RECORD SET
++++++++++++++++++++
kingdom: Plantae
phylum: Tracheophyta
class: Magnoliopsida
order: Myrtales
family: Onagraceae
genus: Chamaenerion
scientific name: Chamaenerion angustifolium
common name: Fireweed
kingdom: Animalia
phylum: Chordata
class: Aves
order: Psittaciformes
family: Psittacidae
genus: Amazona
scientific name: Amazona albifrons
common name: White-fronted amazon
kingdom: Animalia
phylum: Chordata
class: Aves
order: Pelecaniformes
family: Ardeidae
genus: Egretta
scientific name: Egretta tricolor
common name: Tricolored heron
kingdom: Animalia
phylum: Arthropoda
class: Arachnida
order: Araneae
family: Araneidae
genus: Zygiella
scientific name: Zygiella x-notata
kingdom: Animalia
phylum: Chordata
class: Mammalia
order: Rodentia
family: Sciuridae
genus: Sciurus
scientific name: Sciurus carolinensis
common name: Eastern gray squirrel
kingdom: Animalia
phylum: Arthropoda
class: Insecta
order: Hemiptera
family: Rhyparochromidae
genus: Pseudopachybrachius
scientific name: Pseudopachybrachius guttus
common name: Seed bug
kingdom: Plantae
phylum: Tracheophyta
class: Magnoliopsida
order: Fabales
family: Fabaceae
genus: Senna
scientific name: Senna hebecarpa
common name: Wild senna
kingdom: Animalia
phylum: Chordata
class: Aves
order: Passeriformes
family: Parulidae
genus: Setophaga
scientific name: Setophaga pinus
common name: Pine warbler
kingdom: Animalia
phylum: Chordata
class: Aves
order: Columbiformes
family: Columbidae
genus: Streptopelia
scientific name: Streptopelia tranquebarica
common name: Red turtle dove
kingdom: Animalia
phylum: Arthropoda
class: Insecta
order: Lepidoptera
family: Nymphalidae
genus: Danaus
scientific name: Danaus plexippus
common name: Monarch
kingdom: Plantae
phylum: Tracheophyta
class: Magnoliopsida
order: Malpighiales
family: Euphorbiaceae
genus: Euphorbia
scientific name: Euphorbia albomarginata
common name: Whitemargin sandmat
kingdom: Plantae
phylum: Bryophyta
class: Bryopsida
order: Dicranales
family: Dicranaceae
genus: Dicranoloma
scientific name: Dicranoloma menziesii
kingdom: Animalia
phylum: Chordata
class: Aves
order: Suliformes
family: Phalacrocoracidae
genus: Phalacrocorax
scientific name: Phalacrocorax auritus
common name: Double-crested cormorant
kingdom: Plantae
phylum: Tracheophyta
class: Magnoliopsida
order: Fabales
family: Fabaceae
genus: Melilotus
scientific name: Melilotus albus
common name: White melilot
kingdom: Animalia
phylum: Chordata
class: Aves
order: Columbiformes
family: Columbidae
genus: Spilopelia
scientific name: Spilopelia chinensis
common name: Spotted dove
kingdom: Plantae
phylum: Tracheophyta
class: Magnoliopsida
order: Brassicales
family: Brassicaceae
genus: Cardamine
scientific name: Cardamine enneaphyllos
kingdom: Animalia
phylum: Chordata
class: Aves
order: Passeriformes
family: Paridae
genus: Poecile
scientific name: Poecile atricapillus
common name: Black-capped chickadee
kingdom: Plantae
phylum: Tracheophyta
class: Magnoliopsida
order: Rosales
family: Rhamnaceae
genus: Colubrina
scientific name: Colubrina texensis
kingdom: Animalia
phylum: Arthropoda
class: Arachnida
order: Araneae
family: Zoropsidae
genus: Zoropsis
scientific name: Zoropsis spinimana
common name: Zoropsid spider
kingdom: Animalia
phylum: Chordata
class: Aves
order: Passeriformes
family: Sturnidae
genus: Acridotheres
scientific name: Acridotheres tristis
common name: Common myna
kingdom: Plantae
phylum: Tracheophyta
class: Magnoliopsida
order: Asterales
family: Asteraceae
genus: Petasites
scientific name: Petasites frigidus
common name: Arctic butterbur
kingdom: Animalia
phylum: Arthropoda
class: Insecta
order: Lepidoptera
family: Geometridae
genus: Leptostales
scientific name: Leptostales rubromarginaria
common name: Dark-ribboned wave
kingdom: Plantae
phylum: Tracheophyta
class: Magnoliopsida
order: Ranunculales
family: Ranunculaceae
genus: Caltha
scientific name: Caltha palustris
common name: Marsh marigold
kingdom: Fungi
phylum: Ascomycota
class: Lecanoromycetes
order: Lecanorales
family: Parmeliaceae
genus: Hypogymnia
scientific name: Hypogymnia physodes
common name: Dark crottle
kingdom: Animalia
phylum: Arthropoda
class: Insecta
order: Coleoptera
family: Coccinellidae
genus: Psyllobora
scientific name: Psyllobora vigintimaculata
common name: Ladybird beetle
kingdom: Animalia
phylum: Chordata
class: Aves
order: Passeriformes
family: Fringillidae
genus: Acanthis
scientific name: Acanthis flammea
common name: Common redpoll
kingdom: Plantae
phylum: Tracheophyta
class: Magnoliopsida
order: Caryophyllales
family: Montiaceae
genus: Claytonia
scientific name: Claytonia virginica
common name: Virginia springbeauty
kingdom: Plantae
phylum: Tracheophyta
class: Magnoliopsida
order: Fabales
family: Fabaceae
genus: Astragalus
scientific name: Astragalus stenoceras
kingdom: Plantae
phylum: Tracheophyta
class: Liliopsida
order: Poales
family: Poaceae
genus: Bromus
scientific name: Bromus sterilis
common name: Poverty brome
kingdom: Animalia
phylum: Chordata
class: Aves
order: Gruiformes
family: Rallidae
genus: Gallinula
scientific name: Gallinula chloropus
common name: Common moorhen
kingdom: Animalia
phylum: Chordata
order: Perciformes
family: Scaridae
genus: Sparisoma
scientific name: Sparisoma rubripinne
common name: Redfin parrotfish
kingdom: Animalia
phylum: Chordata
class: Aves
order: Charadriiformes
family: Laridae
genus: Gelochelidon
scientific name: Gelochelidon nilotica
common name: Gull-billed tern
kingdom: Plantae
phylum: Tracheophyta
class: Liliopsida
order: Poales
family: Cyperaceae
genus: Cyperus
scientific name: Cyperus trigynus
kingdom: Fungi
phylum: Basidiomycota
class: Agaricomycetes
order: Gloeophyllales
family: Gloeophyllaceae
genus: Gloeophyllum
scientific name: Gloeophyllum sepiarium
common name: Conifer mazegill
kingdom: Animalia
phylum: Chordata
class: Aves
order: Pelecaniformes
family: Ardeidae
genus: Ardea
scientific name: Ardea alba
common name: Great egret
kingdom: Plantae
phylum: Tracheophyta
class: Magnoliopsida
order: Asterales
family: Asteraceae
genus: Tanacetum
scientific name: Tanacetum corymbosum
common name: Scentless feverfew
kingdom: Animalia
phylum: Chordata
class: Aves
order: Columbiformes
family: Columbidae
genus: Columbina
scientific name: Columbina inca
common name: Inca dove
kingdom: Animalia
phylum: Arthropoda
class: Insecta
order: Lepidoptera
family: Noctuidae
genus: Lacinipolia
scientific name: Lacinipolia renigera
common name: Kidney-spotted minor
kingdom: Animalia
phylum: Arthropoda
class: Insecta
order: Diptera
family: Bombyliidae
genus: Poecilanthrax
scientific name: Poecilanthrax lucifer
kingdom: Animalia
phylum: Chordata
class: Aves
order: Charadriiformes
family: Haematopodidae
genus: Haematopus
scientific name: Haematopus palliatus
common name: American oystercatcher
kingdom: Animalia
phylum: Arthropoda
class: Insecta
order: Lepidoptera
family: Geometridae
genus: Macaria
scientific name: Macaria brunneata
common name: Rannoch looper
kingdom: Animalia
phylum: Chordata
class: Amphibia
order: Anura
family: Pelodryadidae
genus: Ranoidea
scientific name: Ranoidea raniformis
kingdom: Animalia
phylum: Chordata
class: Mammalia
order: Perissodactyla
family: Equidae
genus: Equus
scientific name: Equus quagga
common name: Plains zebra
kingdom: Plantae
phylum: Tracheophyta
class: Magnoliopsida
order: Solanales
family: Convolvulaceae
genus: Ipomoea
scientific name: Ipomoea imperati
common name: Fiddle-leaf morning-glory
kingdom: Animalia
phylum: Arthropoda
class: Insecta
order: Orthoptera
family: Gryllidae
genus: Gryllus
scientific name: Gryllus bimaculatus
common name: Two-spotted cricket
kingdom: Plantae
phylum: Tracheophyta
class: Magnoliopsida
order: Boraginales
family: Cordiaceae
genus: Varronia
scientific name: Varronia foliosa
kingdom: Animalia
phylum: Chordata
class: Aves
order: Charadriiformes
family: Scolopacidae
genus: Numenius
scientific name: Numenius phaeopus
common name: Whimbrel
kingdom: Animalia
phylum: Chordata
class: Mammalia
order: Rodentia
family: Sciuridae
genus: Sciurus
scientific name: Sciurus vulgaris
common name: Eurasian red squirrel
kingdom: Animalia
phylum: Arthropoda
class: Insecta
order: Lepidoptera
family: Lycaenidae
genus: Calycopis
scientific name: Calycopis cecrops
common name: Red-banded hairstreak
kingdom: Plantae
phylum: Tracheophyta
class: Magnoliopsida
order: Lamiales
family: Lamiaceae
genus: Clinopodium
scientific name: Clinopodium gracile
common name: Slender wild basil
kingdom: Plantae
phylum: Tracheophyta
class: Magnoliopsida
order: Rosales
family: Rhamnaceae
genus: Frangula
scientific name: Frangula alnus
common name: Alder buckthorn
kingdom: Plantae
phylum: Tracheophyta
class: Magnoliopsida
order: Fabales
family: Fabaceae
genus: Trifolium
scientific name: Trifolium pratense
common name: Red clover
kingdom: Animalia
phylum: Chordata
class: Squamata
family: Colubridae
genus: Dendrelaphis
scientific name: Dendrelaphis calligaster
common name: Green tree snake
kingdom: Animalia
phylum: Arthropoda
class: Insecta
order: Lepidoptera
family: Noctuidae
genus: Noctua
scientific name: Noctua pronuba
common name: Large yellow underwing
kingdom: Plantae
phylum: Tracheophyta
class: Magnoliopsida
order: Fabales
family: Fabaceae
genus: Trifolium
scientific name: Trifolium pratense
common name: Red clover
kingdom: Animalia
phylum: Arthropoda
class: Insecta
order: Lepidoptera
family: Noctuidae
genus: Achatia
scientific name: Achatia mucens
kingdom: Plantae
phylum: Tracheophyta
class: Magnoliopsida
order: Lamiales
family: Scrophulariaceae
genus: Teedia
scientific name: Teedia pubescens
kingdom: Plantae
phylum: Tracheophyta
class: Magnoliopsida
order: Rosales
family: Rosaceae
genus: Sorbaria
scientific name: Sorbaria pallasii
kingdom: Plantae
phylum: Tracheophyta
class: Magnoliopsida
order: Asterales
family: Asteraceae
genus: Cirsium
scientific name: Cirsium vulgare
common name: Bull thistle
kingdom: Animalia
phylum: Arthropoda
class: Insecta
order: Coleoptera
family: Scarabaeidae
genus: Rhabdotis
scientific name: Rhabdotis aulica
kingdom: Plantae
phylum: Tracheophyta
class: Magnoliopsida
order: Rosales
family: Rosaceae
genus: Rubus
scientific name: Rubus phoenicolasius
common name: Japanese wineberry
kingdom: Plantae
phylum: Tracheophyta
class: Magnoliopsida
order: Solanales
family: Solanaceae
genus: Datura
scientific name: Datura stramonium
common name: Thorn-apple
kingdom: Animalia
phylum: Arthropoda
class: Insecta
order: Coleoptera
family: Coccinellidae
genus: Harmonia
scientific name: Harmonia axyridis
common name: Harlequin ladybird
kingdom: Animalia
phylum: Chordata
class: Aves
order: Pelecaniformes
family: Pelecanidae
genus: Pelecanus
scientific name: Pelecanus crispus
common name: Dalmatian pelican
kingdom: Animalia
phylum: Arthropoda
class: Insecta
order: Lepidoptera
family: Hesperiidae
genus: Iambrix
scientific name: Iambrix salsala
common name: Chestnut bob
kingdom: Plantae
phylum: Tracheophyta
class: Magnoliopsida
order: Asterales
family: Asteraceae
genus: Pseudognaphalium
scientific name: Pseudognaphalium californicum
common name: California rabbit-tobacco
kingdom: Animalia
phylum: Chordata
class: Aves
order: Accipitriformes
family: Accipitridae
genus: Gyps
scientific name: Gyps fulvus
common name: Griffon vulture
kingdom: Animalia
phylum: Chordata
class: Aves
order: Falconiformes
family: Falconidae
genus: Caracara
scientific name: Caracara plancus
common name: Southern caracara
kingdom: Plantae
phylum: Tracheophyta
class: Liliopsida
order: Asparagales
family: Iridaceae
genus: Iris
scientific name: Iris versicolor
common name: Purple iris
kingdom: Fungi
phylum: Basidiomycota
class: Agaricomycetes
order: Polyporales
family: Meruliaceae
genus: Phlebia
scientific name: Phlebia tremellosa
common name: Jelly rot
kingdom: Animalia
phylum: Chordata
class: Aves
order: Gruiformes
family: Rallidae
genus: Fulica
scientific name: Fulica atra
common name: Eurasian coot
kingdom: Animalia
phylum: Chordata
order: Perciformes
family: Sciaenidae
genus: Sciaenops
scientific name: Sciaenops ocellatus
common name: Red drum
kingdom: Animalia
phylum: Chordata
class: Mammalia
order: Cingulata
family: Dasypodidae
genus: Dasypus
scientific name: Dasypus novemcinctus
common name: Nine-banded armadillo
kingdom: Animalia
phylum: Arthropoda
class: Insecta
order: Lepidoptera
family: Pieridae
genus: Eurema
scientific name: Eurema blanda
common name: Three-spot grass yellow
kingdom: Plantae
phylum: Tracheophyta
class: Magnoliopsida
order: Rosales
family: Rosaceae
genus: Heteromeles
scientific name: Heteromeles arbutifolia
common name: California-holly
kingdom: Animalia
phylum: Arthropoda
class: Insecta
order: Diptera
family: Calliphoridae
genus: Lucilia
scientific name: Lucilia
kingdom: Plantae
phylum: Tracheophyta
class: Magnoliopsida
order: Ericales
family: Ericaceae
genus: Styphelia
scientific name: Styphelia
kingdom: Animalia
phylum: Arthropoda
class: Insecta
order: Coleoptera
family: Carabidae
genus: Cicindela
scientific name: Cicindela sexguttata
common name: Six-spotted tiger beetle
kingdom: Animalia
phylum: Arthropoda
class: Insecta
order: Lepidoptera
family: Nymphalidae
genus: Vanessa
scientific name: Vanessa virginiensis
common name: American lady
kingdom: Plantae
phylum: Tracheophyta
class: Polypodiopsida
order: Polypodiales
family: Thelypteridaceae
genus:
++++++++++++++++++++
GIVEN INSTRUCTION
Write out the material starting at its first line and ending at the line that contains "scientific name: Zygiella x-notata", substituting "vernacular name" for every "common name" and leaving everything else unchanged.

SOLUTION FOR THIS TASK
kingdom: Plantae
phylum: Tracheophyta
class: Magnoliopsida
order: Myrtales
family: Onagraceae
genus: Chamaenerion
scientific name: Chamaenerion angustifolium
vernacular name: Fireweed
kingdom: Animalia
phylum: Chordata
class: Aves
order: Psittaciformes
family: Psittacidae
genus: Amazona
scientific name: Amazona albifrons
vernacular name: White-fronted amazon
kingdom: Animalia
phylum: Chordata
class: Aves
order: Pelecaniformes
family: Ardeidae
genus: Egretta
scientific name: Egretta tricolor
vernacular name: Tricolored heron
kingdom: Animalia
phylum: Arthropoda
class: Arachnida
order: Araneae
family: Araneidae
genus: Zygiella
scientific name: Zygiella x-notata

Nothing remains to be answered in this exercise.